Your goal: Take from the data every line in which the word "middle" is found.

The data section start

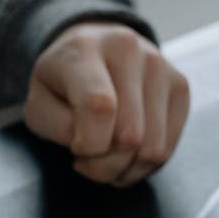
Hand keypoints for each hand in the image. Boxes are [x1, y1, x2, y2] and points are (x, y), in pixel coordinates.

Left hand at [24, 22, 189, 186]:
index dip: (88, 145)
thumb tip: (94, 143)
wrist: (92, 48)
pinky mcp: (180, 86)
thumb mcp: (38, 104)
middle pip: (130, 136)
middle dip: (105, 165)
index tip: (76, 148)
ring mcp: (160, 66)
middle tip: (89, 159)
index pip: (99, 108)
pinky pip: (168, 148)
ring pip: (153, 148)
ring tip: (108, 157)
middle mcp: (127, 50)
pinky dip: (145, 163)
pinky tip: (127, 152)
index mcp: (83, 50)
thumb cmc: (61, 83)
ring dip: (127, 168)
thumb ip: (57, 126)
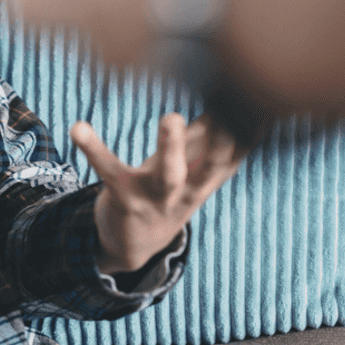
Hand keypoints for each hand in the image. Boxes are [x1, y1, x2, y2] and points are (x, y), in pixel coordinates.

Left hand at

The data section end
The data section start

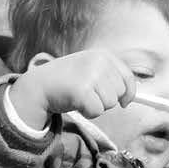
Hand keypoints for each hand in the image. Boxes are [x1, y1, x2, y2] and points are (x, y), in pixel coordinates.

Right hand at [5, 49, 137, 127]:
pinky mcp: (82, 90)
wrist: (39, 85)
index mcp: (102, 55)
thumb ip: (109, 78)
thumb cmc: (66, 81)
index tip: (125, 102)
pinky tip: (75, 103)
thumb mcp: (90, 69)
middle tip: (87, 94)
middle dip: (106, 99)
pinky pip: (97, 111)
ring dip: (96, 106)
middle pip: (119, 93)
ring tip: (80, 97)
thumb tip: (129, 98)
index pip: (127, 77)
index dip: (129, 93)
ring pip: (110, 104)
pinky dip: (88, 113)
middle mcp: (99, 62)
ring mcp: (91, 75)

The data section end

Response:
middle pip: (130, 136)
middle dip: (105, 165)
middle tip: (89, 159)
middle mcp: (127, 50)
middle tip: (87, 94)
middle dip: (106, 99)
middle pip: (119, 93)
middle mcp: (99, 62)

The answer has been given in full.